There is every likelihood New Zealand First will need to be involved in the governing arrangements and, on balance, that will be OK. This is a different negotiation than the ones we have become used to, and I think ultimately Winston will be careful not to overplay his hand.
There are many things the three parties have in common, and some things that need the edges rubbed off them. It will be for the good of the country, for example, if David Seymour accepts his Treaty referendum doesn’t fly, in return for some demonstrable rollback of the bi-cultural state Labour was determined to create.

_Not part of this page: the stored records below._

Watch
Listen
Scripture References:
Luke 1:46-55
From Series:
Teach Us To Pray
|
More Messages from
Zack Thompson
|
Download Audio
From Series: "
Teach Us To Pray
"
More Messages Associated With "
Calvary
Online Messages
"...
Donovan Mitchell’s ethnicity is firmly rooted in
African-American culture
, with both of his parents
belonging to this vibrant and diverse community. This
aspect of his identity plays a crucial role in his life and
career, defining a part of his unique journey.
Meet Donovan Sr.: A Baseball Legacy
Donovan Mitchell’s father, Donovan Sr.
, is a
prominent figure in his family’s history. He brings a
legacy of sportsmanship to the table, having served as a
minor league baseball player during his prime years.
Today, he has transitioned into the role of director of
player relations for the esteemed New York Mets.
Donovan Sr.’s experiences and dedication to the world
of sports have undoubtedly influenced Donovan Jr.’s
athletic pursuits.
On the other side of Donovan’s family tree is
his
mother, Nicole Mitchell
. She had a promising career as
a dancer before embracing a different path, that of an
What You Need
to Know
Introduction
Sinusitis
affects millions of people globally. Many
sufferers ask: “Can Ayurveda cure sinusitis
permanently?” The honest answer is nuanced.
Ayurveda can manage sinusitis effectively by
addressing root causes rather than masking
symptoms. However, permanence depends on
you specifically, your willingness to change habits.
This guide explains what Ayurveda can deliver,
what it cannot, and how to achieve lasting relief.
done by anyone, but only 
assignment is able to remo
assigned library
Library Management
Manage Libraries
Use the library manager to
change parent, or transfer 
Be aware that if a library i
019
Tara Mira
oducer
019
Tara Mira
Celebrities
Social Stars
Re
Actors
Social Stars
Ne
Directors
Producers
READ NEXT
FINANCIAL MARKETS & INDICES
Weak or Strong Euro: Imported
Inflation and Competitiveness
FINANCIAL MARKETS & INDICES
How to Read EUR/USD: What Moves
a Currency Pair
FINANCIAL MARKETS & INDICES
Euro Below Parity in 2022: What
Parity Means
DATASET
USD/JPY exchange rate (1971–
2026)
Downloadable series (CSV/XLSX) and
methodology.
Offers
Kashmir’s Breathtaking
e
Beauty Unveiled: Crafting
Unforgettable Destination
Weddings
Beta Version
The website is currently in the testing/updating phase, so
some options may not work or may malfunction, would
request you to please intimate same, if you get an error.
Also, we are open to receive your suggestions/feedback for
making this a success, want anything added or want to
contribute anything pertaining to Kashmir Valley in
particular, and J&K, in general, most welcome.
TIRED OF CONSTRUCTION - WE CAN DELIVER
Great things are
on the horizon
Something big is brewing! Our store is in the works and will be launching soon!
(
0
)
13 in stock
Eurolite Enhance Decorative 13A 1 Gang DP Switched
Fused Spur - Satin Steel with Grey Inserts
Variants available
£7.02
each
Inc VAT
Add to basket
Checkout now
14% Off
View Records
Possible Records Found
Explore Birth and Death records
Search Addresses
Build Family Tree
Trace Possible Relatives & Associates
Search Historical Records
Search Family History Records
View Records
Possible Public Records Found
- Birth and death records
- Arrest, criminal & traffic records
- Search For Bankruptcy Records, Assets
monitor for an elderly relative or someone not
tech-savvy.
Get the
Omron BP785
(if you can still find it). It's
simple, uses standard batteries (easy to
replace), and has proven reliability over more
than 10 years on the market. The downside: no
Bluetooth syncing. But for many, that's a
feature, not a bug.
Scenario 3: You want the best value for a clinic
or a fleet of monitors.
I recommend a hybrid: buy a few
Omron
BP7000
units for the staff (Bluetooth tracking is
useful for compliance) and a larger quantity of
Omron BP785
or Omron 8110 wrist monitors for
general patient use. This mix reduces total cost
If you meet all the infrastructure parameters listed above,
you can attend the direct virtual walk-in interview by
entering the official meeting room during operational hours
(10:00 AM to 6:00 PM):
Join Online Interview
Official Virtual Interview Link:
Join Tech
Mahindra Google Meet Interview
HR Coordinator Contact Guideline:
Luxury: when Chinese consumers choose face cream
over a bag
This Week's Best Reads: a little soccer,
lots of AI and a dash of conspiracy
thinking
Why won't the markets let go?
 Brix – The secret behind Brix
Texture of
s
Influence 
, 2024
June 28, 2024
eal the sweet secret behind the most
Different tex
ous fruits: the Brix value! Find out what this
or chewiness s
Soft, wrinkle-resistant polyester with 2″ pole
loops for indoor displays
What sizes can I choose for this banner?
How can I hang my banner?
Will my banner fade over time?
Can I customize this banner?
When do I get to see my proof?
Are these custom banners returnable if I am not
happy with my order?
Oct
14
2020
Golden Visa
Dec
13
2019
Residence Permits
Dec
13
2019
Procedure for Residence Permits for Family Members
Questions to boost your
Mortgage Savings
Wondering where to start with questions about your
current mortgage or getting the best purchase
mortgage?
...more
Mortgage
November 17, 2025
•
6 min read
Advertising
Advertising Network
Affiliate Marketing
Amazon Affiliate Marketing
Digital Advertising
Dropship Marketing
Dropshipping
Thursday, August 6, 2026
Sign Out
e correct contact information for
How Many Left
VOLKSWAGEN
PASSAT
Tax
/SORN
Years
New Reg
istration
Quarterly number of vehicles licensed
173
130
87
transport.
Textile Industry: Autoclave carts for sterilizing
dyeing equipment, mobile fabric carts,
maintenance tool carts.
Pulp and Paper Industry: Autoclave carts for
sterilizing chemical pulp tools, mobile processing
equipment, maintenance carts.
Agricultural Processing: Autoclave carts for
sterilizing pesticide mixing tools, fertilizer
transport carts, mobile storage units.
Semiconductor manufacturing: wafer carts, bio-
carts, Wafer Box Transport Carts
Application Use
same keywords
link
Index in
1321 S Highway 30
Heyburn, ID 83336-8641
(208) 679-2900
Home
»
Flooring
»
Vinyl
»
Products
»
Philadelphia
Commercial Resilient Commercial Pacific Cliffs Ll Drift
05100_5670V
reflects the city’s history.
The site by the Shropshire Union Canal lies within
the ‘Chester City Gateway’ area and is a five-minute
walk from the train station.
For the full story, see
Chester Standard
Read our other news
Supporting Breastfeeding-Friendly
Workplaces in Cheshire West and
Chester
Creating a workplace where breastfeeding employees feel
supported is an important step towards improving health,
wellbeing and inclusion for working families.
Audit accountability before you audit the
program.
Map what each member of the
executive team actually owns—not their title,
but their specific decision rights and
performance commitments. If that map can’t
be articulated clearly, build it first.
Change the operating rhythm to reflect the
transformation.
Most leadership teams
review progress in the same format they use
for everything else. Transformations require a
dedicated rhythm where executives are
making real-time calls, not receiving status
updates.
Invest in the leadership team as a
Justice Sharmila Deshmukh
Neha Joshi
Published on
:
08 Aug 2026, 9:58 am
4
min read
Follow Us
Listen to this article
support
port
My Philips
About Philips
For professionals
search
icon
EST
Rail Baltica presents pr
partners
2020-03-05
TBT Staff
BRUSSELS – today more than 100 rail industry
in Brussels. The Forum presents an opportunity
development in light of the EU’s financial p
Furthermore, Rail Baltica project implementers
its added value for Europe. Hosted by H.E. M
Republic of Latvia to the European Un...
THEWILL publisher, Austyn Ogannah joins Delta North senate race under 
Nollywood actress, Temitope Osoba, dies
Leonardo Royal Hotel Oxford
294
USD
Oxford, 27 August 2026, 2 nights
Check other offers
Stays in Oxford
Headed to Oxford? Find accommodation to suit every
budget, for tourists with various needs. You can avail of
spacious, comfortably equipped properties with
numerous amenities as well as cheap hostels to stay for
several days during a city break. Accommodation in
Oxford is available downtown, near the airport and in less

There will also need to be recognition from New Zealand First that many New Zealanders want tax relief in preference to government spending, and recognition from National that New Zealand First will want some additional regional investment. The latter won’t be too hard, given National’s electoral position in regional New Zealand and the joint interest in city and regional deals.
There is also an opportunity in the negotiations for Christopher Luxon to fully step out of the shadow of his predecessor and mentor. For all John Key’s strengths, we weren’t able to do a deal with Peters on his watch. Forming a durable three-way coalition would be a visible sign that this administration is different in a meaningful way from its antecedents, and that is as it should be.
- Steven Joyce is a former National Party Minister of Finance and Minister of Transport. He is director at Joyce Advisory, and the author of the recently published book on his time in office, On The Record.